What we’ve learned from that thread is that some extensions are fingerprintable, and some are not . @ruihildt says that Mullvad actually plans to “modify the extensions section [to] warn the user when an extension is fingerprintable” at some vague point in the future.
I cannot say much about the Proton VPN extension, but Proton Pass seems to change the webpage since it creates drop downs for the autofill feature, so it will certainly be fingerprintable. Someone correct me if this is wrong.
To quote @ruihildt :
ruihildt:
Basically, we need to look at the permissions an extension requires. The permissions an extension request on install through the browser user interface is not fine-grained enough to determine whether the extension is potentially fingerprintable.
An extension is just an archive you can extract packaging some HTML/CSS/JavaScript.
So if you look at the source code of an extension, you will find in it a file called the manifest, which lists resources and permissions of the extension.
This is not an exhaustive list and you should not use it to determine if an extension is fingerprintable .
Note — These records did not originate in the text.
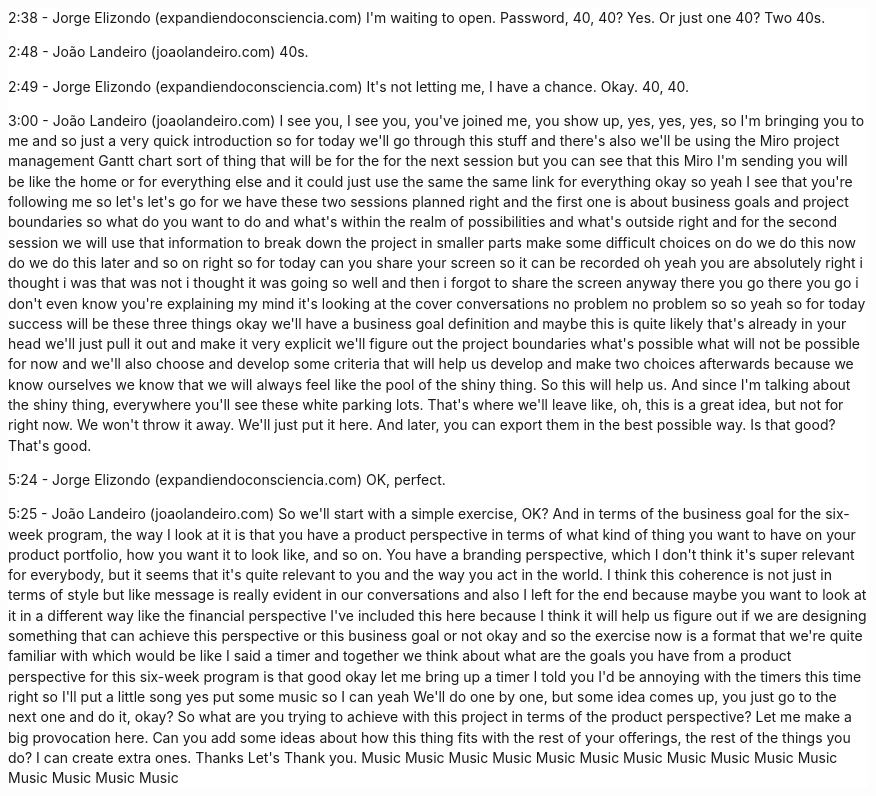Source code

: 2:38 - Jorge Elizondo (expandiendoconsciencia.com)
  I'm waiting to open. Password, 40, 40? Yes. Or just one 40? Two 40s.

2:48 - João Landeiro (joaolandeiro.com)
  40s.

2:49 - Jorge Elizondo (expandiendoconsciencia.com)
  It's not letting me, I have a chance. Okay. 40, 40.

3:00 - João Landeiro (joaolandeiro.com)
  I see you, I see you, you've joined me, you show up, yes, yes, yes, so I'm bringing you to me and so just a very quick introduction so for today we'll go through this stuff and there's also we'll be using the Miro project management Gantt chart sort of thing that will be for the for the next session but you can see that this Miro I'm sending you will be like the home or for everything else and it could just use the same the same link for everything okay so yeah I see that you're following me so let's let's go for we have these two sessions planned right and the first one is about business goals and project boundaries so what do you want to do and what's within the realm of possibilities and what's outside right and for the second session we will use that information to break down the project in smaller parts  make some difficult choices on do we do this now do we do this later and so on right so for today can you share your screen so it can be recorded oh yeah you are absolutely right i thought i was that was not i thought it was going so well and then i forgot to share the screen anyway there you go there you go i don't even know you're explaining my mind it's looking at the cover conversations no problem no problem so so yeah so for today success will be these three things okay we'll have a business goal definition and maybe this is quite likely that's already in your head we'll just pull it out and make it very explicit we'll figure out the project boundaries what's possible what will not be possible for now and we'll also choose and develop some criteria that will help us develop and make two choices afterwards because we know ourselves we know that we will always feel like the  pool of the shiny thing. So this will help us. And since I'm talking about the shiny thing, everywhere you'll see these white parking lots.  That's where we'll leave like, oh, this is a great idea, but not for right now. We won't throw it away.  We'll just put it here. And later, you can export them in the best possible way. Is that good? That's good.

5:24 - Jorge Elizondo (expandiendoconsciencia.com)
  OK, perfect.

5:25 - João Landeiro (joaolandeiro.com)
  So we'll start with a simple exercise, OK? And in terms of the business goal for the six-week program, the way I look at it is that you have a product perspective in terms of what kind of thing you want to have on your product portfolio, how you want it to look like, and so on.  You have a branding perspective, which I don't think it's super relevant for everybody, but it seems that it's quite relevant to you and the way you act in the world.  I think this coherence is not just in terms of style but like message is really evident in our conversations and also I left for the end because maybe you want to look at it in a different way like the financial perspective I've included this here because I think it will help us figure out if we are designing something that can achieve this perspective or this business goal or not okay and so the exercise now is a format that we're quite familiar with which would be like I said a timer and together we think about what are the goals you have from a product perspective for this six-week program is that good okay let me bring up a timer I told you I'd be annoying with the timers this time right so I'll put a little song yes put some music so I can yeah  We'll do one by one, but some idea comes up, you just go to the next one and do it, okay?  So what are you trying to achieve with this project in terms of the product perspective? Let me make a big provocation here.  Can you add some ideas about how this thing fits with the rest of your offerings, the rest of the things you do?  I can create extra ones. Thanks Let's Thank you. Music Music Music Music Music Music Music Music Music Music Music Music Music Music Music
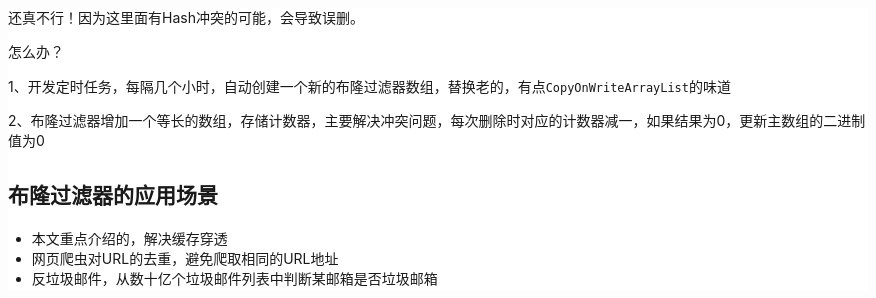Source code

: 还真不行！因为这里面有Hash冲突的可能，会导致误删。

怎么办？

1、开发定时任务，每隔几个小时，自动创建一个新的布隆过滤器数组，替换老的，有点`CopyOnWriteArrayList`的味道

2、布隆过滤器增加一个等长的数组，存储计数器，主要解决冲突问题，每次删除时对应的计数器减一，如果结果为0，更新主数组的二进制值为0


## 布隆过滤器的应用场景

* 本文重点介绍的，解决缓存穿透
* 网页爬虫对URL的去重，避免爬取相同的URL地址
* 反垃圾邮件，从数十亿个垃圾邮件列表中判断某邮箱是否垃圾邮箱


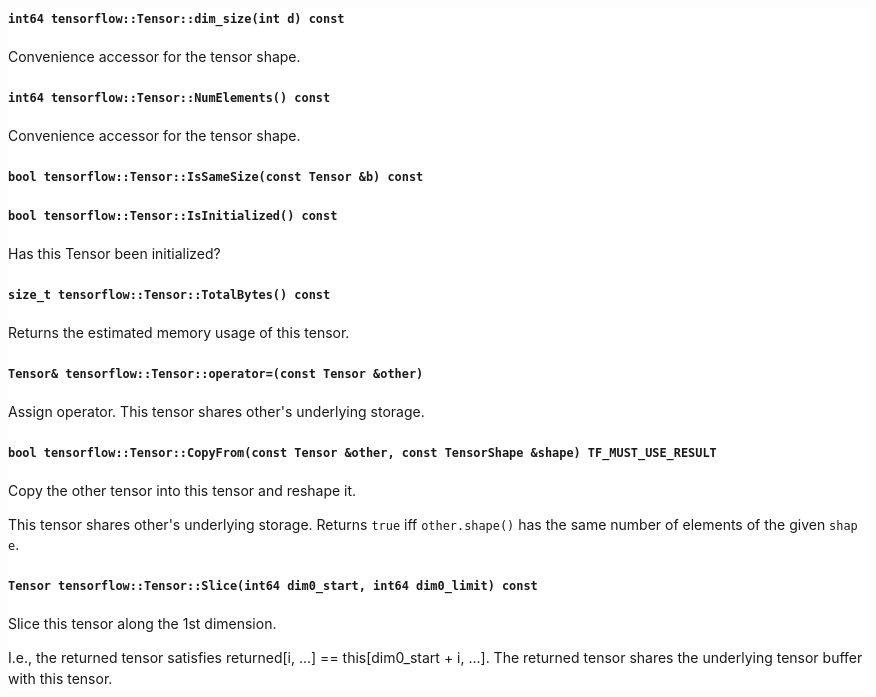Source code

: #### `int64 tensorflow::Tensor::dim_size(int d) const` <a class="md-anchor" id="int64_tensorflow_Tensor_dim_size"></a>

Convenience accessor for the tensor shape.



#### `int64 tensorflow::Tensor::NumElements() const` <a class="md-anchor" id="int64_tensorflow_Tensor_NumElements"></a>

Convenience accessor for the tensor shape.



#### `bool tensorflow::Tensor::IsSameSize(const Tensor &b) const` <a class="md-anchor" id="bool_tensorflow_Tensor_IsSameSize"></a>





#### `bool tensorflow::Tensor::IsInitialized() const` <a class="md-anchor" id="bool_tensorflow_Tensor_IsInitialized"></a>

Has this Tensor been initialized?



#### `size_t tensorflow::Tensor::TotalBytes() const` <a class="md-anchor" id="size_t_tensorflow_Tensor_TotalBytes"></a>

Returns the estimated memory usage of this tensor.



#### `Tensor& tensorflow::Tensor::operator=(const Tensor &other)` <a class="md-anchor" id="Tensor_tensorflow_Tensor_operator_"></a>

Assign operator. This tensor shares other&apos;s underlying storage.



#### `bool tensorflow::Tensor::CopyFrom(const Tensor &other, const TensorShape &shape) TF_MUST_USE_RESULT` <a class="md-anchor" id="bool_tensorflow_Tensor_CopyFrom"></a>

Copy the other tensor into this tensor and reshape it.

This tensor shares other&apos;s underlying storage. Returns `true` iff `other.shape()` has the same number of elements of the given `shape`.

#### `Tensor tensorflow::Tensor::Slice(int64 dim0_start, int64 dim0_limit) const` <a class="md-anchor" id="Tensor_tensorflow_Tensor_Slice"></a>

Slice this tensor along the 1st dimension.

I.e., the returned tensor satisfies returned[i, ...] == this[dim0_start + i, ...]. The returned tensor shares the underlying tensor buffer with this tensor.
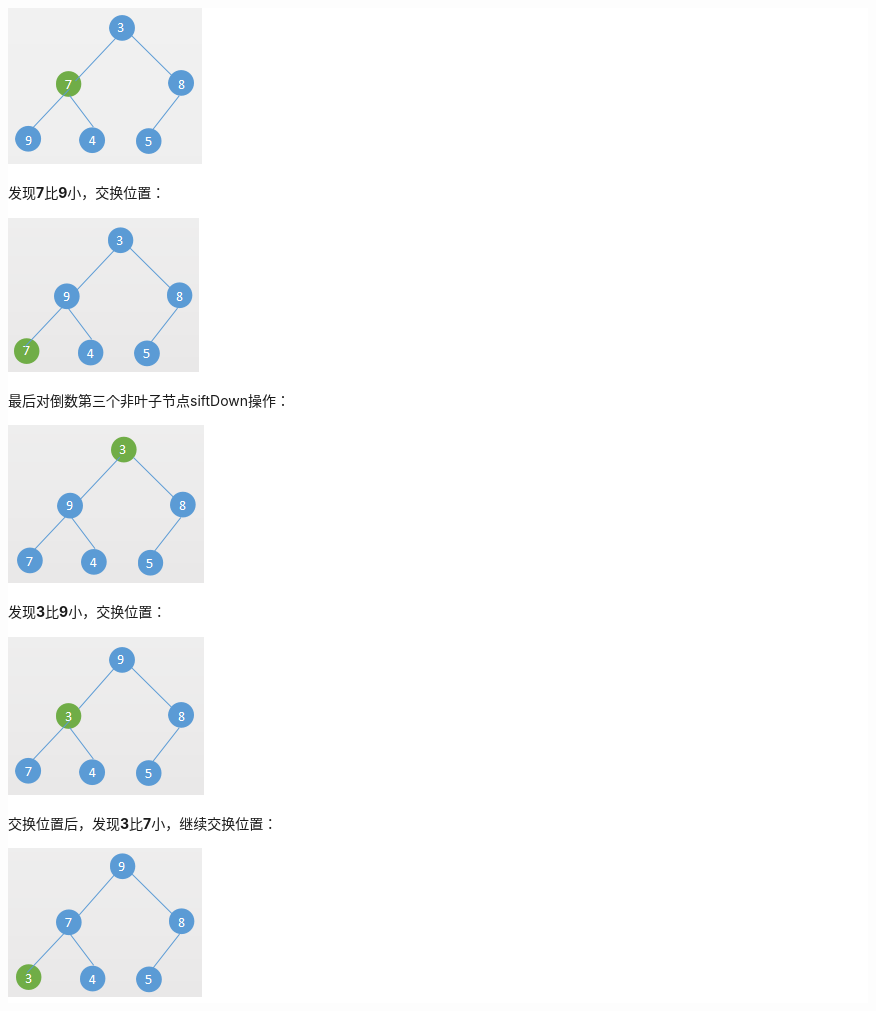 ![这里写图片描述](images/binaryHeadp11.jpg)

发现**7**比**9**小，交换位置：

![这里写图片描述](images/binaryHeadp12.jpg)

最后对倒数第三个非叶子节点siftDown操作：

![这里写图片描述](images/binaryHeadp13.jpg)

发现**3**比**9**小，交换位置：

![这里写图片描述](images/binaryHeadp14.jpg)

交换位置后，发现**3**比**7**小，继续交换位置：

![这里写图片描述](images/binaryHeadp15.jpg)

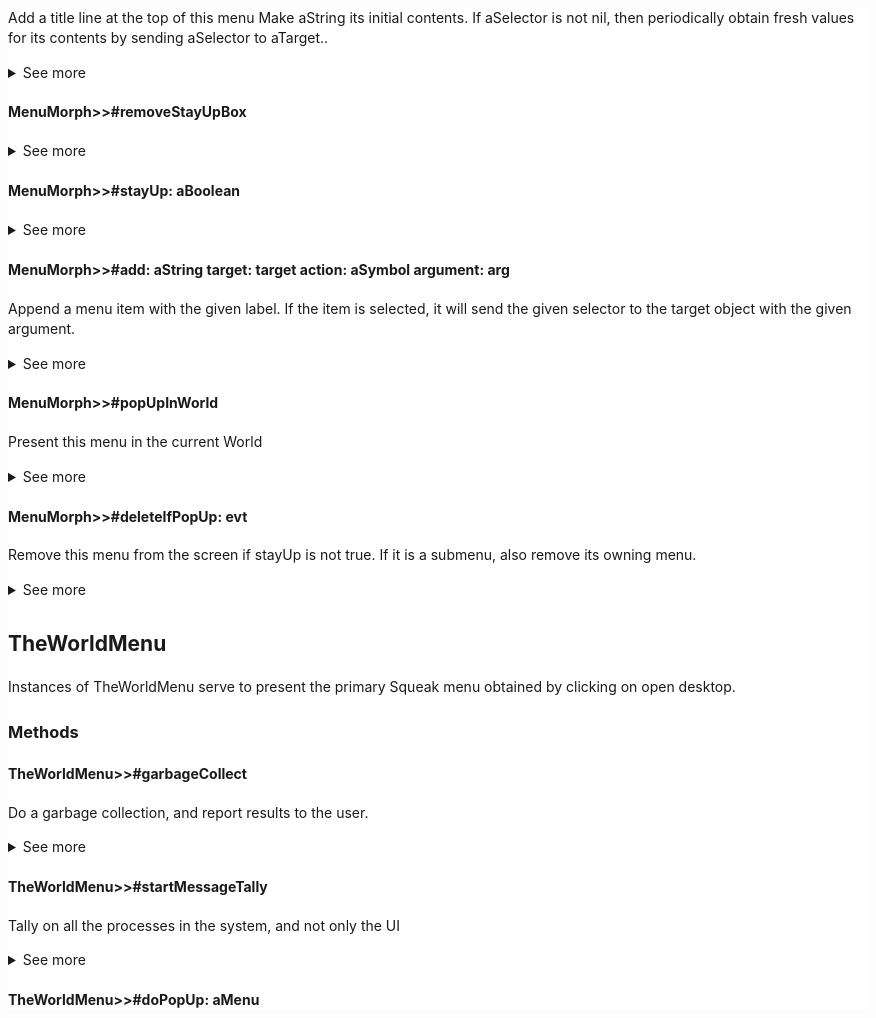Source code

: Add a title line at the top of this menu Make aString its initial contents. If aSelector is not nil, then periodically obtain fresh values for its contents by sending aSelector to aTarget..


<details><summary>See more</summary></details>

#### MenuMorph>>#removeStayUpBox

<details><summary>See more</summary></details>

#### MenuMorph>>#stayUp: aBoolean

<details><summary>See more</summary></details>

#### MenuMorph>>#add: aString target: target action: aSymbol argument: arg

Append a menu item with the given label. If the item is selected, it will send the given selector to the target object with the given argument.


<details><summary>See more</summary></details>

#### MenuMorph>>#popUpInWorld

Present this menu in the current World


<details><summary>See more</summary></details>

#### MenuMorph>>#deleteIfPopUp: evt

Remove this menu from the screen if stayUp is not true. If it is a submenu, also remove its owning menu.


<details><summary>See more</summary></details>

## TheWorldMenu

Instances of TheWorldMenu serve to present the primary Squeak menu obtained by clicking on open desktop.

### Methods
#### TheWorldMenu>>#garbageCollect

Do a garbage collection, and report results to the user.


<details><summary>See more</summary></details>

#### TheWorldMenu>>#startMessageTally

Tally on all the processes in the system, and not only the UI


<details><summary>See more</summary></details>

#### TheWorldMenu>>#doPopUp: aMenu
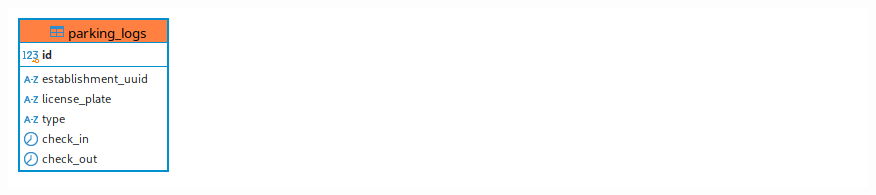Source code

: ![Modelagem de Dados do Microsserviço de Controle de Escionamento - Estabelecimento](images/parking_control_service_parking_logs.png)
Furthermore, the situation is different for Firefox and Chromium browsers! This is focusing on the Firefox side.
Here are some things we can look out for:
Web accessible resources, this can be icons, CSS or other, which a page can view, is probably unique per extension
Content scripts, this is basically whether the extension can inject a script and modify the webpages directly
Network/DNS requests, extensions can intercept requests an potentially modify them
specific URL or <all_urls>, which allow extension to make intervention in specific websites
others I forget now most probably
To function properly, an extension will sometimes requires multiple of those permissions. To take the example of an extension adding a button to YouTube, it will require at the minimum to use a content script, and to access youtube.com .
There are cases where an extension will require more permissions than needed (the <all_urls> is a classic one), but for example uBlock Origin needs it. Sometimes an extension doesn’t need that much permission technically, but the permission you can ask is not fine grained enough.
Sometimes, if your extension need to be displayed as an overlay on the page, you can only do it by modifying the page (an example would be a mouse gesture extension: since it relies on the position of the cursor, this can only happen by using a content script injected into the page. Even though, the function of the extension is not reliant on the website itself)
Now, even if an extension modifies the page content, it doesn’t mean that this can be used as a stable fingerprintable indicator. For example if an extension only randomly modify a webpage, it can’t be used as a reliable signal/metric.
As you can probably guess, it’s hard to reason about all of these parameters, even if you know what to look for. Which is why we recommend not to use extensions at all.